### WHAT YOU ARE ASKED TO DO
Nothing may be left out of the listing below but its images; repeat the rest exactly.

### DATA TO EXAMINE
#####

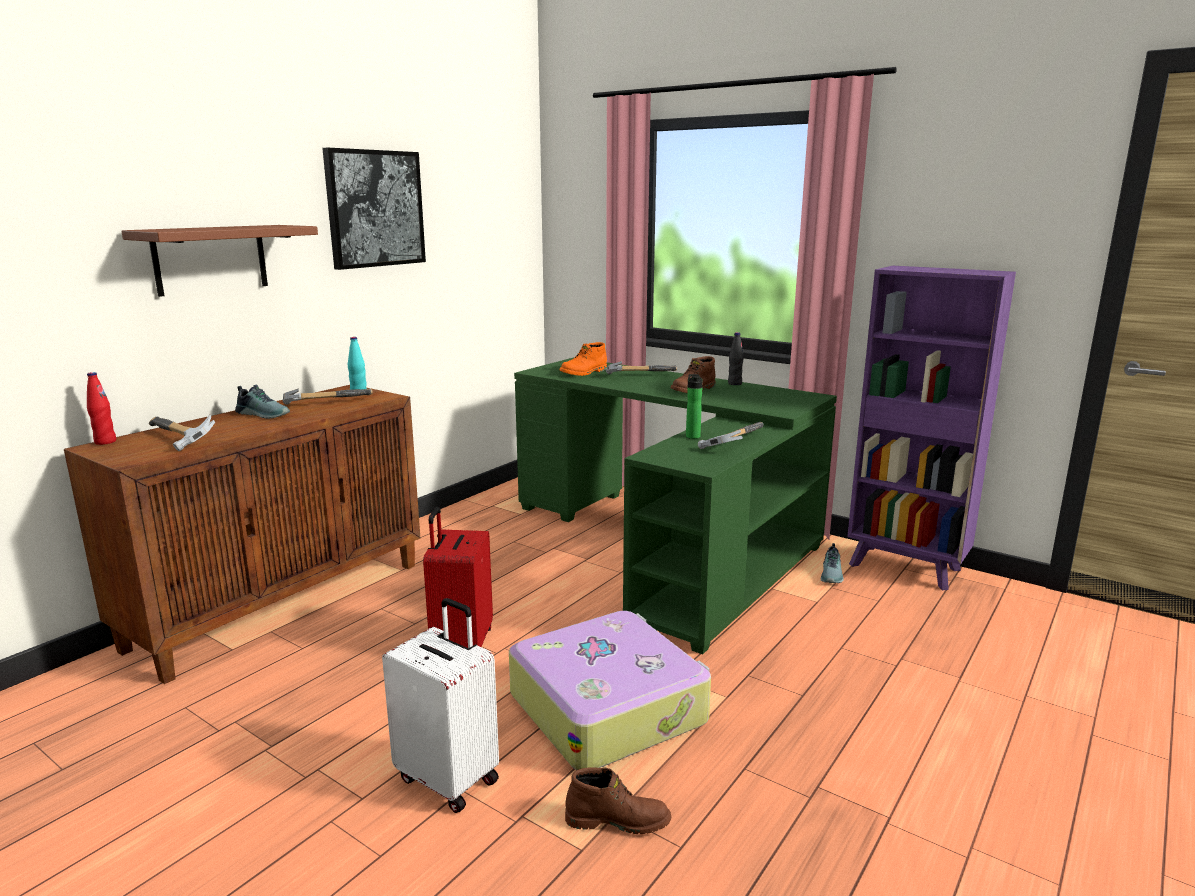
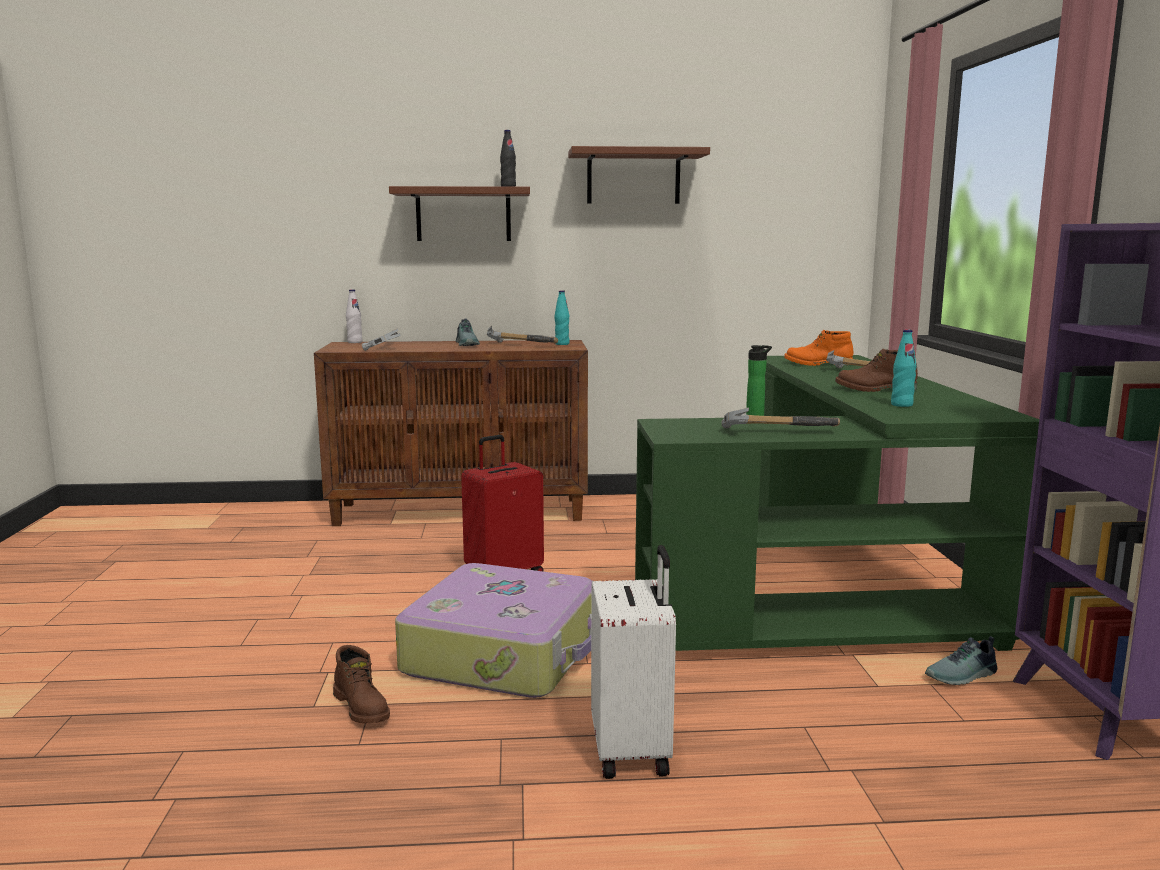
camera: 50 degrees right, 5 degrees down
(105, 442) = (354, 342): red bottle -> white bottle
(375, 208) = (633, 177): picture -> brown shelf
(449, 778) = (340, 633): white suitcase -> white suitcase (633, 751)
(734, 383) = (949, 393): black bottle -> black bottle (508, 187)
(749, 400) = (901, 405): none -> turquoise bottle

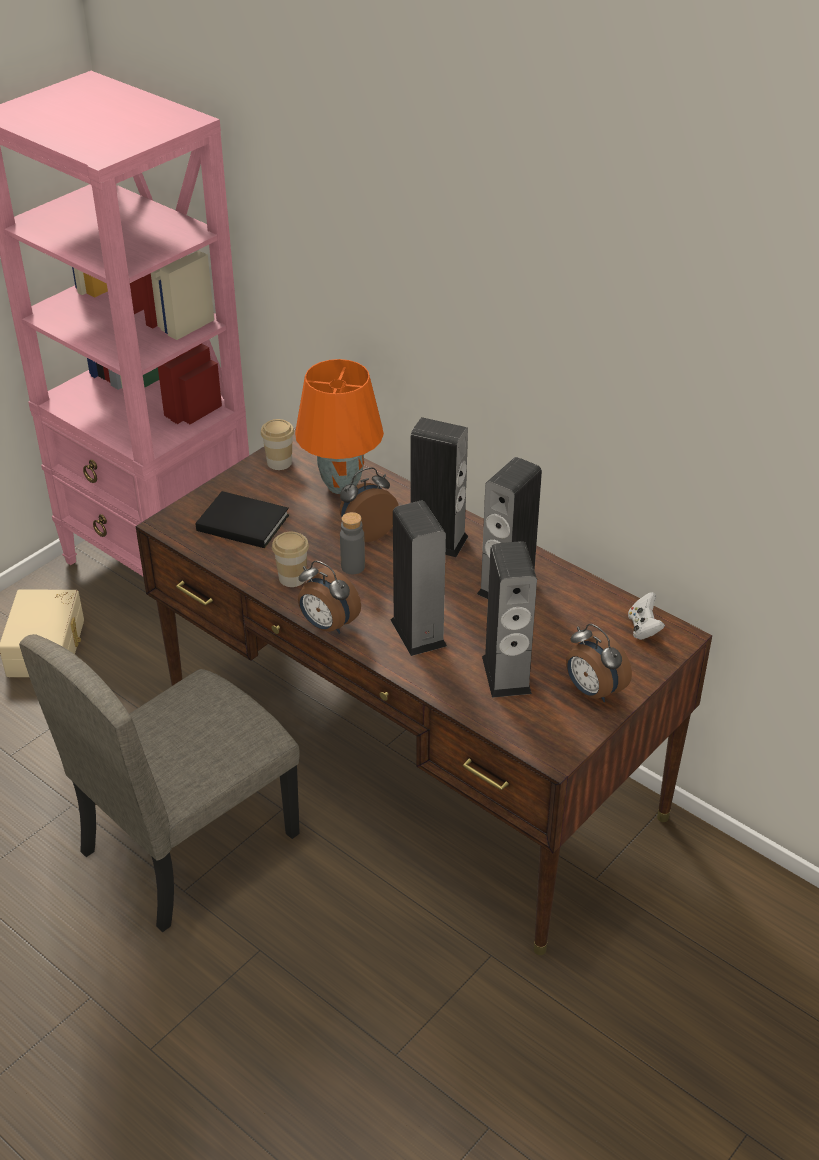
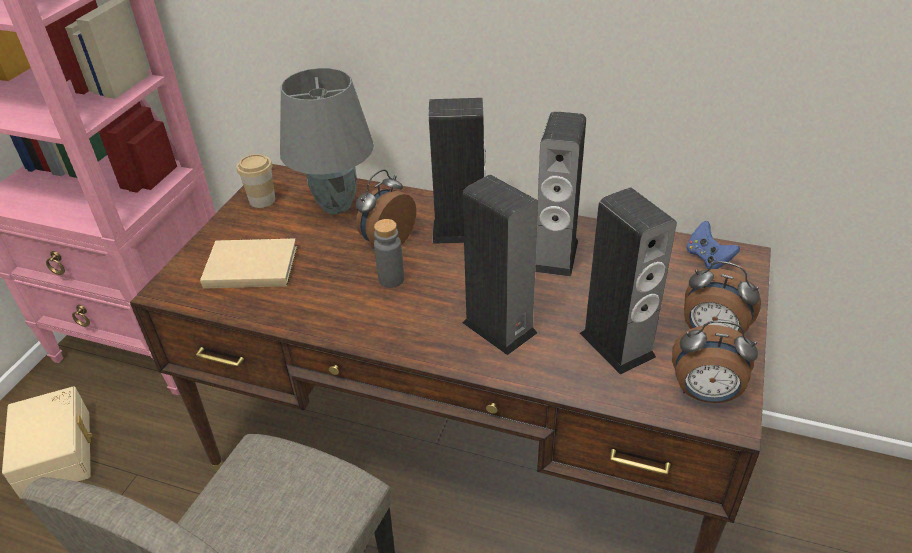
camera: 20 degrees left, 0 degrees up
(241, 521) = (249, 266): black book -> beige book
(292, 578) = (333, 309): cup -> none
(327, 626) = (399, 349): alarm clock -> alarm clock (705, 394)
(341, 485) = (336, 205): orange table lamp -> grey table lamp
(643, 628) = (707, 258): white game controller -> blue game controller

#####

### ANSWER BOX
camera: 50 degrees right, 5 degrees down
(105, 442) = (354, 342): red bottle -> white bottle
(375, 208) = (633, 177): picture -> brown shelf
(449, 778) = (340, 633): white suitcase -> white suitcase (633, 751)
(734, 383) = (949, 393): black bottle -> black bottle (508, 187)
(749, 400) = (901, 405): none -> turquoise bottle

camera: 20 degrees left, 0 degrees up
(241, 521) = (249, 266): black book -> beige book
(292, 578) = (333, 309): cup -> none
(327, 626) = (399, 349): alarm clock -> alarm clock (705, 394)
(341, 485) = (336, 205): orange table lamp -> grey table lamp
(643, 628) = (707, 258): white game controller -> blue game controller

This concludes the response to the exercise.